Spade didn’t touch it. “Tell me the story,” he said.
Her name, she said, was Miss Wonderly. The disk belonged to her late uncle, a cryptographer who had died the previous winter. She believed it contained financial information — account credentials, perhaps — that she needed to settle the estate. She’d tried three data recovery shops already. Two said the disk was unreadable. One had kept it for two weeks and returned it without explanation and would not meet her eyes.
“What’s on it?” Spade asked.
“I told you. Financial—”
“What’s actually on it.”
She looked at him for a long moment. Then: “I don’t know exactly. My uncle was involved in early cryptocurrency. He was… he knew people. From the early days.”
“How early?”
“2008, 2009.”
Spade leaned back in his chair. “That’s a long time to keep something on a Zip disk.”
“He was a careful man. And a paranoid one.”
Miles Archer appeared in the doorway then, eating an apple, tie loosened, the way he always looked after lunch. Spade introduced him. Archer looked at the disk, then at the woman, and smiled the smile he used on clients he found attractive.
“We’ll take a look,” Spade said. “Leave it with us. Five hundred to attempt recovery, two thousand if we get anything off it. Non-refundable either way.”
She paid in cash. Old bills, as if she’d been carrying them.

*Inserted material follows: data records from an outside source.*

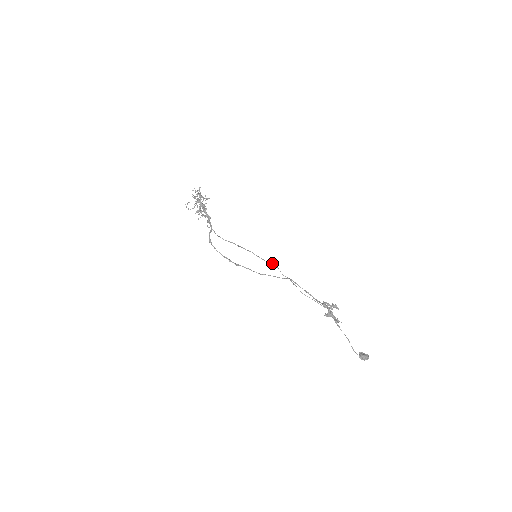
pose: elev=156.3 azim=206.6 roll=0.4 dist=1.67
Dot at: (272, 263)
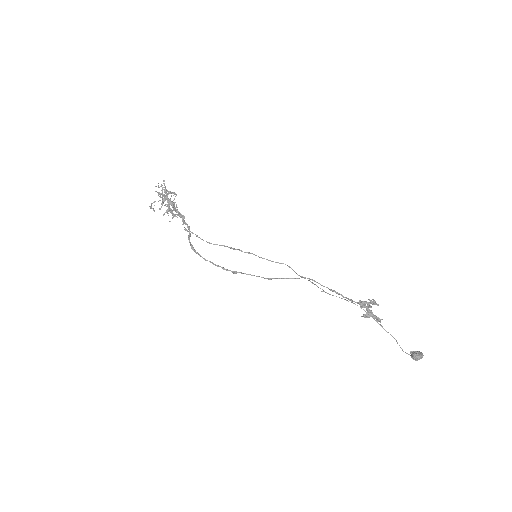
Dot at: (281, 263)
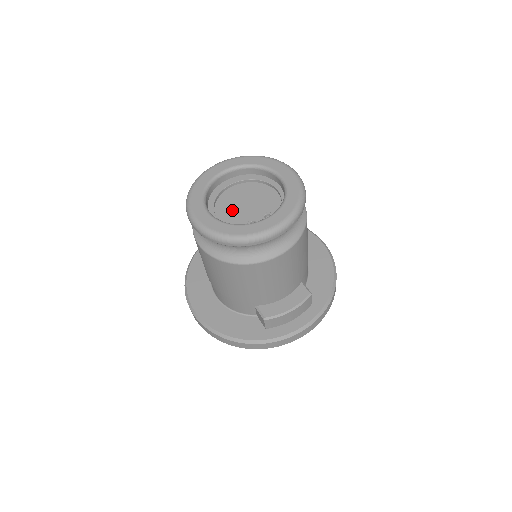
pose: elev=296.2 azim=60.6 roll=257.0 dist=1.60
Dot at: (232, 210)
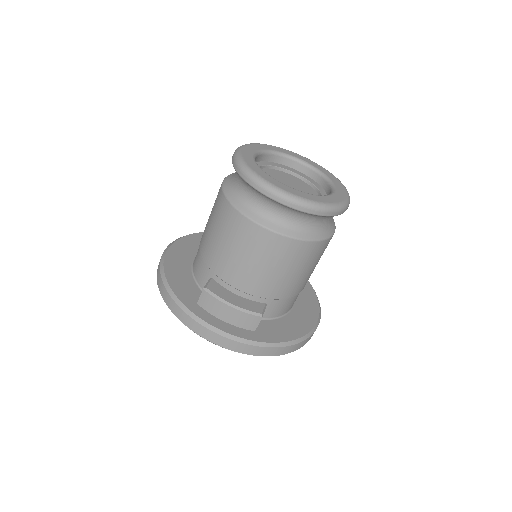
Dot at: (274, 178)
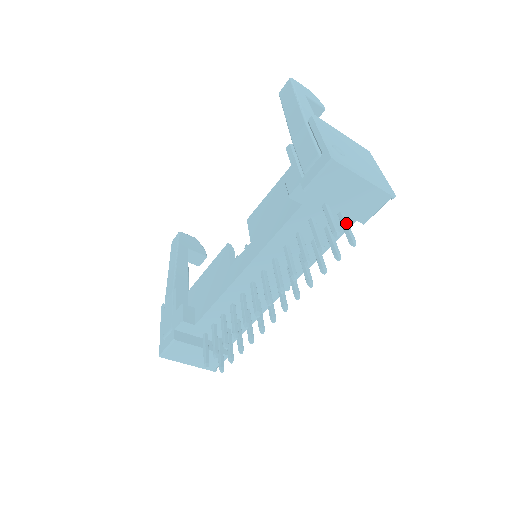
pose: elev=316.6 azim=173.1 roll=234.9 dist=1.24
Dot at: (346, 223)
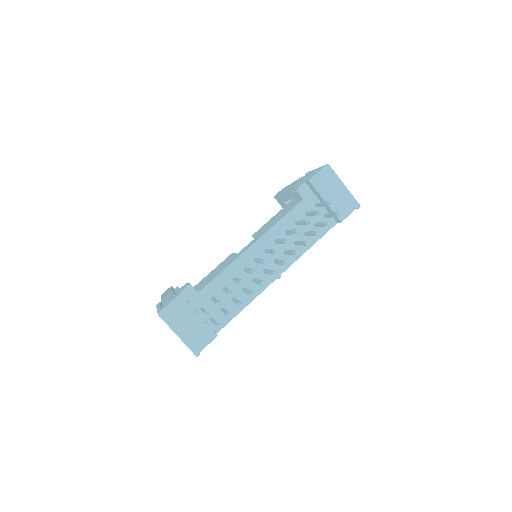
Dot at: (331, 213)
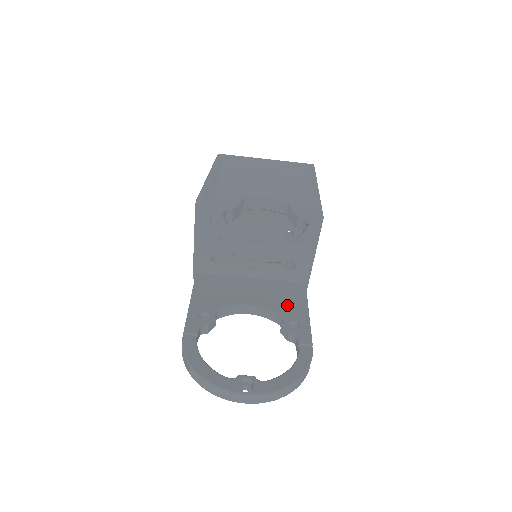
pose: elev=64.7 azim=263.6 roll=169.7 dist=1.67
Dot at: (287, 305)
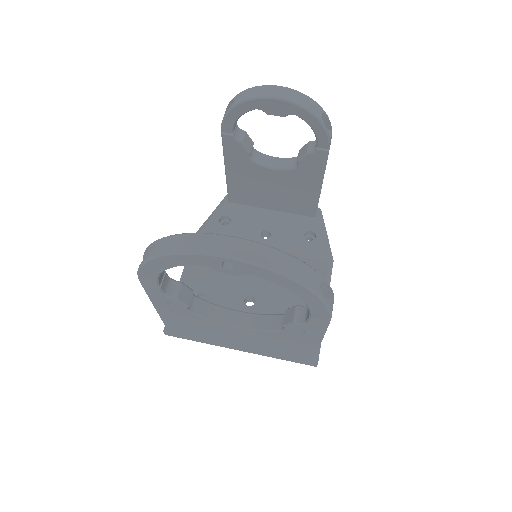
Dot at: occluded
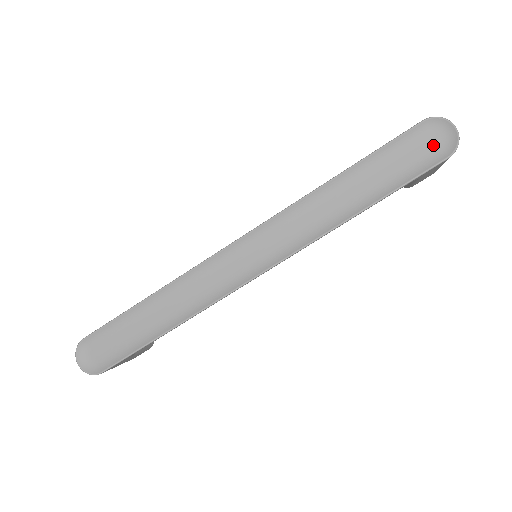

Miles Archer was dead by morning.
Spade got the call at 4 AM from Tom Polhaus, a detective he’d known since they were both younger and stupider. They’d found Archer in an alley off Brannan Street with a single gunshot wound to the chest. His phone was gone. So was his key card to the office.
Spade dressed and went downtown. He answered the questions he had to answer. He did not mention Miss Wonderly or the Zip disk.
When he got back to the office, the disk was still there, locked in the Pelican case under his desk. Whoever had killed Miles hadn’t gotten what they came for.
He sat with the disk for a long time without touching it. Then he put it in the drive.
The drive made a sound he recognized. A clicking. Rhythmic and mechanical, like a small clock running down.
He ejected it before it could do any damage.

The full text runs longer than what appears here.